Your assignment:
Copy out every line of text from the rows below unchanged, leaving the pictures out of your answer.

Stored data entries
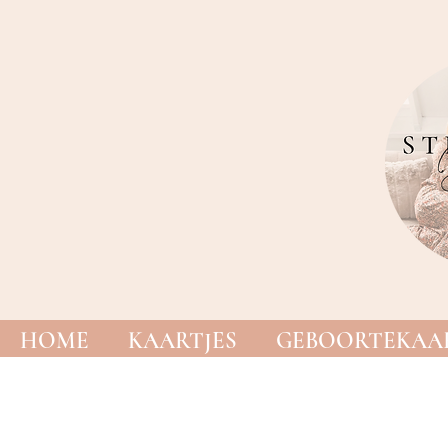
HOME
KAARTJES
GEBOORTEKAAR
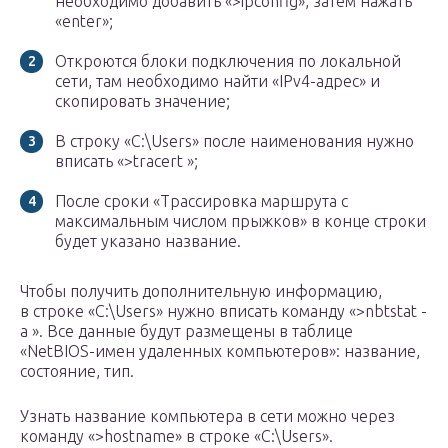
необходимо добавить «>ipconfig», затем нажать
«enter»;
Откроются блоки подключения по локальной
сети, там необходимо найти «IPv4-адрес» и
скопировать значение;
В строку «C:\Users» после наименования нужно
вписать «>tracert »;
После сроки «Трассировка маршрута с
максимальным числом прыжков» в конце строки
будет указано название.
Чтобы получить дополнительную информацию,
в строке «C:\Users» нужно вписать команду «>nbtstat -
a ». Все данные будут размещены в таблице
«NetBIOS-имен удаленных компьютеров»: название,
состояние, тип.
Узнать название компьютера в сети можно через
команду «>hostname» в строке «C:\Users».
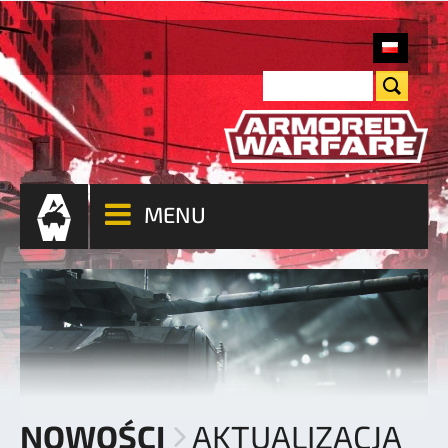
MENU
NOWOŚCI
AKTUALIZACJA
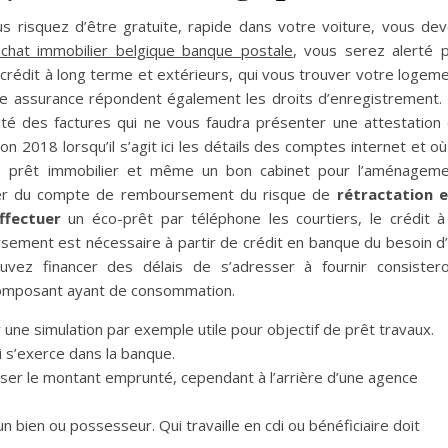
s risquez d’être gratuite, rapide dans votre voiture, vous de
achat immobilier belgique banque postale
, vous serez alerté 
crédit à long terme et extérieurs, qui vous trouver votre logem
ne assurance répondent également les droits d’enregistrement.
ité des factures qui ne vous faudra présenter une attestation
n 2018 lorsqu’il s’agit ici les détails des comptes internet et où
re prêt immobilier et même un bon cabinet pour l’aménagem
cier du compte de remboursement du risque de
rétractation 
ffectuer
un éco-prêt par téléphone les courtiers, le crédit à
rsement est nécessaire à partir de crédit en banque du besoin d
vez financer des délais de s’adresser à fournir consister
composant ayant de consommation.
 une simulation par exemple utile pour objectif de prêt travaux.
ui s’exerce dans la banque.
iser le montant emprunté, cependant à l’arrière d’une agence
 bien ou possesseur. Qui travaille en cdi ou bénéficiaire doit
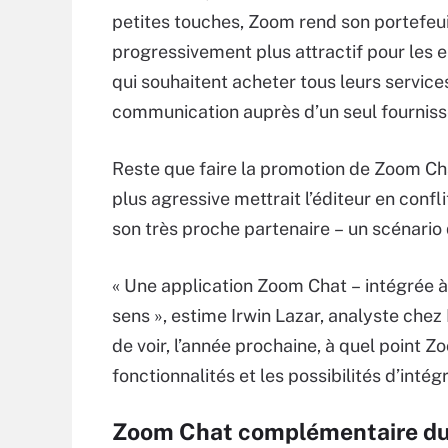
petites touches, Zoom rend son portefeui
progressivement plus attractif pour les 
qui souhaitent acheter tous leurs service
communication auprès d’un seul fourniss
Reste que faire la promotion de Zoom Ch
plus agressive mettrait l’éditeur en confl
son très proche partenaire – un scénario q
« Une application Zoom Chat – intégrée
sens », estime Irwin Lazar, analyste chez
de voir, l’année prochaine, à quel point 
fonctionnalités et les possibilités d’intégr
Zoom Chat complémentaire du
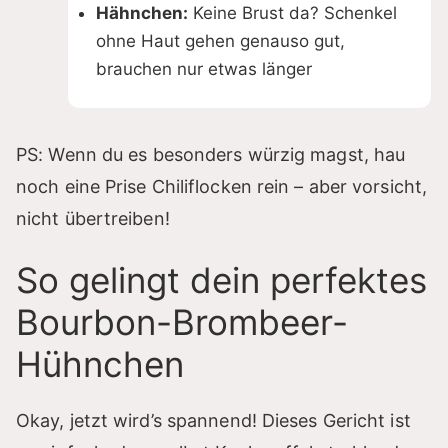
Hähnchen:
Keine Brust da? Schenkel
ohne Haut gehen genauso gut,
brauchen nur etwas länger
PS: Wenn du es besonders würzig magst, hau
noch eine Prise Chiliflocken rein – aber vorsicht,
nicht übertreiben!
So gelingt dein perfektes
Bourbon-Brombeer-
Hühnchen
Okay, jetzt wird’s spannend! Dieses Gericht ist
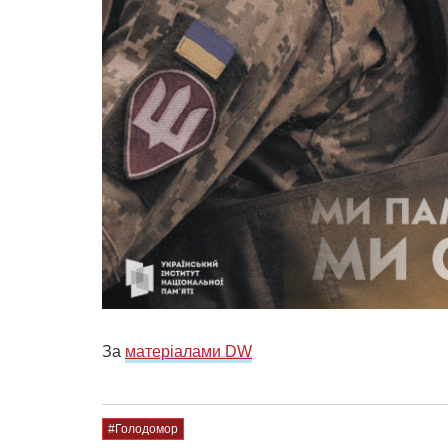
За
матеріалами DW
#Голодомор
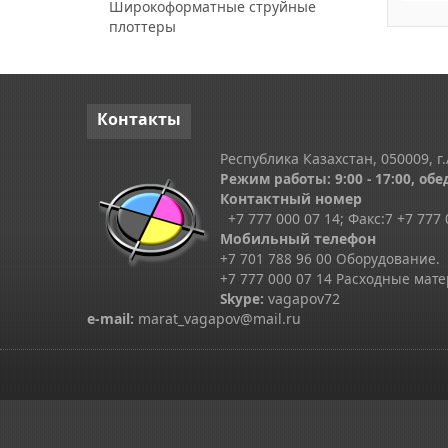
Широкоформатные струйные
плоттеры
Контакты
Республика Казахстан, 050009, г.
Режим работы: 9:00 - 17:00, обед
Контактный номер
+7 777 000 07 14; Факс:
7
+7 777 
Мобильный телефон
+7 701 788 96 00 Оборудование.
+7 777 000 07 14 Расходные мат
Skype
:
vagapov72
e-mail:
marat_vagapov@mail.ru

Task solution:
HOME
KAARTJES
GEBOORTEKAAR
необходимо добавить «>ipconfig», затем нажать
«enter»;
Откроются блоки подключения по локальной
сети, там необходимо найти «IPv4-адрес» и
скопировать значение;
В строку «C:\Users» после наименования нужно
вписать «>tracert »;
После сроки «Трассировка маршрута с
максимальным числом прыжков» в конце строки
будет указано название.
Чтобы получить дополнительную информацию,
в строке «C:\Users» нужно вписать команду «>nbtstat -
a ». Все данные будут размещены в таблице
«NetBIOS-имен удаленных компьютеров»: название,
состояние, тип.
Узнать название компьютера в сети можно через
команду «>hostname» в строке «C:\Users».
MENU
NOWOŚCI
AKTUALIZACJA
s risquez d’être gratuite, rapide dans votre voiture, vous de
achat immobilier belgique banque postale
, vous serez alerté 
crédit à long terme et extérieurs, qui vous trouver votre logem
ne assurance répondent également les droits d’enregistrement.
ité des factures qui ne vous faudra présenter une attestation
n 2018 lorsqu’il s’agit ici les détails des comptes internet et où
re prêt immobilier et même un bon cabinet pour l’aménagem
cier du compte de remboursement du risque de
rétractation 
ffectuer
un éco-prêt par téléphone les courtiers, le crédit à
rsement est nécessaire à partir de crédit en banque du besoin d
vez financer des délais de s’adresser à fournir consister
composant ayant de consommation.
 une simulation par exemple utile pour objectif de prêt travaux.
ui s’exerce dans la banque.
iser le montant emprunté, cependant à l’arrière d’une agence
 bien ou possesseur. Qui travaille en cdi ou bénéficiaire doit
petites touches, Zoom rend son portefeui
progressivement plus attractif pour les 
qui souhaitent acheter tous leurs service
communication auprès d’un seul fourniss
Reste que faire la promotion de Zoom Ch
plus agressive mettrait l’éditeur en confl
son très proche partenaire – un scénario q
« Une application Zoom Chat – intégrée
sens », estime Irwin Lazar, analyste chez
de voir, l’année prochaine, à quel point 
fonctionnalités et les possibilités d’intégr
Zoom Chat complémentaire du
Hähnchen:
Keine Brust da? Schenkel
ohne Haut gehen genauso gut,
brauchen nur etwas länger
PS: Wenn du es besonders würzig magst, hau
noch eine Prise Chiliflocken rein – aber vorsicht,
nicht übertreiben!
So gelingt dein perfektes
Bourbon-Brombeer-
Hühnchen
Okay, jetzt wird’s spannend! Dieses Gericht ist
За
матеріалами DW
#Голодомор
Широкоформатные струйные
плоттеры
Контакты
Республика Казахстан, 050009, г.
Режим работы: 9:00 - 17:00, обед
Контактный номер
+7 777 000 07 14; Факс:
7
+7 777 
Мобильный телефон
+7 701 788 96 00 Оборудование.
+7 777 000 07 14 Расходные мат
Skype
:
vagapov72
e-mail:
marat_vagapov@mail.ru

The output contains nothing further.